"Atak na Ratzingera" - poruszająca książka włoskiego watykanisty
Atak na Ratzingera. Zarzuty i skandale, proroctwa i spiski przeciwko Benedyktowi XVI
Atak na Ratzingera. Zarzuty i skandale, proroctwa i spiski przeciwko Benedyktowi XVI*- to tytuł opublikowanej właśnie we Włoszech książki watykanisty Andrei Torniellego i dziennikarza Paolo Rodariego. Podsumowują oni pięć lat kryzysów tego pontyfikatu.*
Wśród największych kontrowersji i dramatycznych wydarzeń pontyfikatu niemieckiego papieża wymienia się w książce* skandal pedofilii w Kościele katolickim w wielu krajach, dymisję oskarżonego o współpracę z SB nowo mianowanego metropolity warszawskiego arcybiskupa Stanisława Wielgusa, negacjonistyczne wypowiedzi biskupa lefebrysty Richarda Williamsona.*
A przecież, zauważają autorzy we wstępie, spodziewano się, że będzie to krótki, przejściowy i nic nie znaczący pontyfikat po epoce Jana Pawła II, a nowy papież nie pozostawi po sobie wielu śladów. Książkę otwiera wypowiedź jednego z najbardziej wpływowych włoskich kardynałów tuż po wyborze Benedykta XVI: ten pontyfikat "potrwa tylko dwa-trzy lata".

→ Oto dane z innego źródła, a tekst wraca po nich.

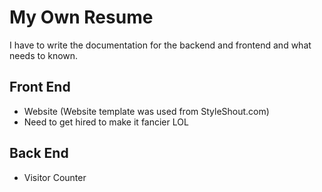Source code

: # My Own Resume
I have to write the documentation for the backend and frontend and what needs to known.

## Front End
- Website (Website template was used from StyleShout.com)
- Need to get hired to make it fancier LOL
## Back End
- Visitor Counter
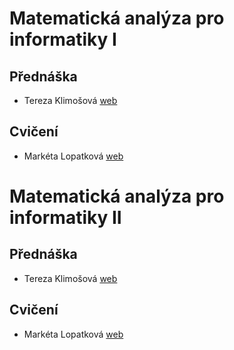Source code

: # Matematická analýza pro informatiky I  
## Přednáška  
- Tereza Klimošová [web](https://iuuk.mff.cuni.cz/~tereza/)  
## Cvičení  
- Markéta Lopatková [web](http://ufal.mff.cuni.cz/marketa-lopatkova)  
  
# Matematická analýza pro informatiky II  
## Přednáška  
- Tereza Klimošová [web](https://iuuk.mff.cuni.cz/~tereza/)  
## Cvičení  
- Markéta Lopatková [web](http://ufal.mff.cuni.cz/marketa-lopatkova)  
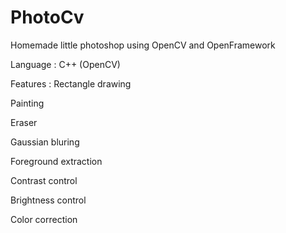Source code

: # PhotoCv
Homemade little photoshop using OpenCV and OpenFramework

Language : C++ (OpenCV)

Features : 
  Rectangle drawing
  
  Painting
  
  Eraser
  
  Gaussian bluring
  
  Foreground extraction
  
  Contrast control
  
  Brightness control
  
  Color correction
  
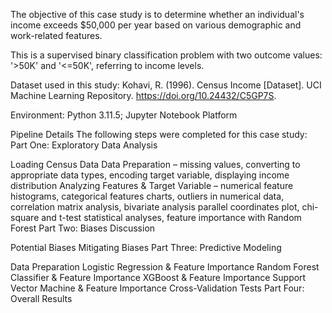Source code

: The objective of this case study is to determine whether an individual's income exceeds $50,000 per year based on various demographic and work-related features.

This is a supervised binary classification problem with two outcome values: '>50K' and '<=50K', referring to income levels.

Dataset used in this study: Kohavi, R. (1996). Census Income [Dataset]. UCI Machine Learning Repository. https://doi.org/10.24432/C5GP7S.

Environment: Python 3.11.5; Jupyter Notebook Platform

Pipeline Details
The following steps were completed for this case study: Part One: Exploratory Data Analysis

Loading Census Data
Data Preparation – missing values, converting to appropriate data types, encoding target variable, displaying income distribution
Analyzing Features & Target Variable – numerical feature histograms, categorical features charts, outliers in numerical data, correlation matrix analysis, bivariate analysis parallel coordinates plot, chi-square and t-test statistical analyses, feature importance with Random Forest
Part Two: Biases Discussion

Potential Biases
Mitigating Biases
Part Three: Predictive Modeling

Data Preparation
Logistic Regression & Feature Importance
Random Forest Classifier & Feature Importance
XGBoost & Feature Importance
Support Vector Machine & Feature Importance
Cross-Validation Tests
Part Four: Overall Results

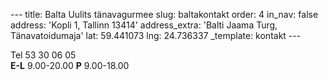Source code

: <head>
  <!-- Google tag (gtag.js) -->
<script async src="https://www.googletagmanager.com/gtag/js?id=G-EBF6K6EEWH"></script>
<script>
  window.dataLayer = window.dataLayer || [];
  function gtag(){dataLayer.push(arguments);}
  gtag('js', new Date());

  gtag('config', 'G-EBF6K6EEWH');
</script>
</head>
---
title: Balta Uulits tänavagurmee
slug: baltakontakt
order: 4
in_nav: false
address: 'Kopli 1, Tallinn 13414'
address_extra: 'Balti Jaama Turg, Tänavatoidumaja'
lat: 59.441073
lng: 24.736337
_template: kontakt
---

Tel 53 30 06 05  
**E-L** 9.00-20.00 **P** 9.00-18.00
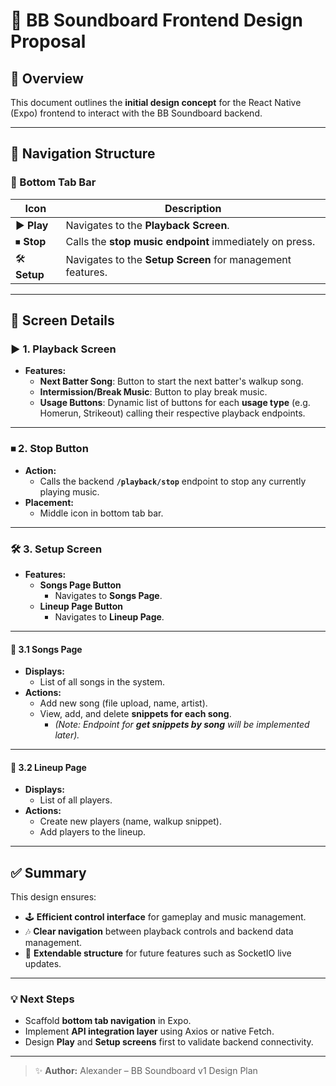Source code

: # 📱 BB Soundboard Frontend Design Proposal

## 📝 **Overview**

This document outlines the **initial design concept** for the React Native (Expo) frontend to interact with the BB Soundboard backend.

---

## 🎨 **Navigation Structure**

### **🔻 Bottom Tab Bar**

| Icon | Description |
| --- | --- |
| ▶️ **Play** | Navigates to the **Playback Screen**. |
| ⏹ **Stop** | Calls the **stop music endpoint** immediately on press. |
| 🛠 **Setup** | Navigates to the **Setup Screen** for management features. |

---

## 📃 **Screen Details**

### ▶️ **1. Playback Screen**

- **Features:**
  - **Next Batter Song**: Button to start the next batter's walkup song.
  - **Intermission/Break Music**: Button to play break music.
  - **Usage Buttons**: Dynamic list of buttons for each **usage type** (e.g. Homerun, Strikeout) calling their respective playback endpoints.

---

### ⏹ **2. Stop Button**

- **Action:**
  - Calls the backend **`/playback/stop`** endpoint to stop any currently playing music.
- **Placement:**
  - Middle icon in bottom tab bar.

---

### 🛠 **3. Setup Screen**

- **Features:**
  - **Songs Page Button**
    - Navigates to **Songs Page**.
  - **Lineup Page Button**
    - Navigates to **Lineup Page**.

---

#### 🎵 **3.1 Songs Page**

- **Displays:**
  - List of all songs in the system.
- **Actions:**
  - Add new song (file upload, name, artist).
  - View, add, and delete **snippets for each song**.
    - *(Note: Endpoint for **get snippets by song** will be implemented later).*

---

#### 🧢 **3.2 Lineup Page**

- **Displays:**
  - List of all players.
- **Actions:**
  - Create new players (name, walkup snippet).
  - Add players to the lineup.

---

## ✅ **Summary**

This design ensures:

- 🕹 **Efficient control interface** for gameplay and music management.
- 🎶 **Clear navigation** between playback controls and backend data management.
- 🔧 **Extendable structure** for future features such as SocketIO live updates.

---

### 💡 **Next Steps**

- Scaffold **bottom tab navigation** in Expo.
- Implement **API integration layer** using Axios or native Fetch.
- Design **Play** and **Setup screens** first to validate backend connectivity.

---

> ✨ **Author:** Alexander – BB Soundboard v1 Design Plan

Tymczasem, podkreśla się w książce, że prowadzony jest stały, pełen uprzedzeń atak na papieża i przeciwko wszystkiemu, co powie, czy też zrobi. I właśnie ten aspekt jest jednym z głównych tematów analizy - wyjaśnił Andrea Tornielli w rozmowie z PAP.

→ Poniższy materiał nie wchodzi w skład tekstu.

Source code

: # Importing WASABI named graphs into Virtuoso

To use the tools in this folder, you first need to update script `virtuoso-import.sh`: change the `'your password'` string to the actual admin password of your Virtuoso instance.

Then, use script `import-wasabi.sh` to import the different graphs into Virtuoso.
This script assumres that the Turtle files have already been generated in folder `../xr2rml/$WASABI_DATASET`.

"Postanowiłem napisać tę książkę razem z kolegą Paolo Rodarim, ponieważ zdałem sobie sprawę z tego, że niektóre z kryzysów medialnych, charakteryzujących pontyfikat Benedykta XVI, doprowadzały niekiedy do tego, że przysłaniały jego prawdziwe orędzie" - powiedział watykanista "Il Giornale".

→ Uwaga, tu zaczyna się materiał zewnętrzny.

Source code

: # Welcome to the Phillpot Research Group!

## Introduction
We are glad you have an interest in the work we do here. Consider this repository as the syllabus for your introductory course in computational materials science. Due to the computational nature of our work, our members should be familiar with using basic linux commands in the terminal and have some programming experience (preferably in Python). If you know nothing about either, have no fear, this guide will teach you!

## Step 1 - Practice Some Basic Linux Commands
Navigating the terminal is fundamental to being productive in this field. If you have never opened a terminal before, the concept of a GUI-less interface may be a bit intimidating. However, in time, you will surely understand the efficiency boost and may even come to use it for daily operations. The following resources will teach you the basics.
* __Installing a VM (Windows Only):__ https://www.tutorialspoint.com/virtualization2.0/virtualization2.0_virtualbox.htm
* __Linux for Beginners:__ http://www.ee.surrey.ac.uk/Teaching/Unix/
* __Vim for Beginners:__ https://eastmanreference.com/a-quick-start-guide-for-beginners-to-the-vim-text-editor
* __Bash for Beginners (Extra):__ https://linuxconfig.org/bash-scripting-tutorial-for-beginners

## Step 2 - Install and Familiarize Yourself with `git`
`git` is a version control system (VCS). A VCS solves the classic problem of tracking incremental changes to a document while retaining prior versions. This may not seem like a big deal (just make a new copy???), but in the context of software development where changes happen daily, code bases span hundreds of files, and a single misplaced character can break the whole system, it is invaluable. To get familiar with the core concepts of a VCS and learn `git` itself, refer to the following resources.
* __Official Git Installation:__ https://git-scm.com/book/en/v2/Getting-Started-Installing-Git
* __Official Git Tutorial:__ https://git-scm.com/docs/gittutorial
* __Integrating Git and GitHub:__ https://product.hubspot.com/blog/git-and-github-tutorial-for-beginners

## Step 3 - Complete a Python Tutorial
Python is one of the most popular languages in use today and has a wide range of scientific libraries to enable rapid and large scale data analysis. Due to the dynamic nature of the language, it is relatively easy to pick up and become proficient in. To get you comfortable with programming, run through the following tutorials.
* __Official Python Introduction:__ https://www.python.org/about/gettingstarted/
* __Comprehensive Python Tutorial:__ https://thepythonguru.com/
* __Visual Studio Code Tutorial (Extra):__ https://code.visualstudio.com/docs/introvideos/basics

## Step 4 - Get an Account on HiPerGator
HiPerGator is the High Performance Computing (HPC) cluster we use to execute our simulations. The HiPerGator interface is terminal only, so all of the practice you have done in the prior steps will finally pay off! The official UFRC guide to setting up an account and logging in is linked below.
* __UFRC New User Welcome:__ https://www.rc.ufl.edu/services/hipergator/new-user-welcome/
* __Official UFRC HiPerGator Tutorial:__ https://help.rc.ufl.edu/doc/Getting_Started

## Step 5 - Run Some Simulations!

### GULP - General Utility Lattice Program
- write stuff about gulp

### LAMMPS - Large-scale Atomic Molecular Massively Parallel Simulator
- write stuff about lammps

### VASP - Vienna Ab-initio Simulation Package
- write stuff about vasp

"Niestety- dodał - wokół Ratzingera powstał rodzaj negatywnego uprzedzenia, medialny wizerunek, przedstawiający go jako papieża konserwatywnego i pełnego nostalgii za przeszłością" - oświadczył Tornielli.
"Niestety również niektóre epizody, istnienie ataków z zewnątrz, ale i brak wewnętrznej zgody oraz pewna niefrasobliwość i spóźnione reakcje współpracowników, którzy nie zawsze pomagają papieżowi w należyty sposób, przyczyniły się do tego uprzedzenia" - twierdzi współautor książki.
"Osobiście uważam, że papież nie potrzebuje pomocy z zewnątrz. Sądzę jednak, że Kuria Rzymska, a zwłaszcza Sekretariat Stanu powinny zrozumieć, że przekazywanie przesłania jest dzisiaj natychmiastowe, a przesłania już przekazanego nie można potem skutecznie poprawić" - zaznaczył Tornielli.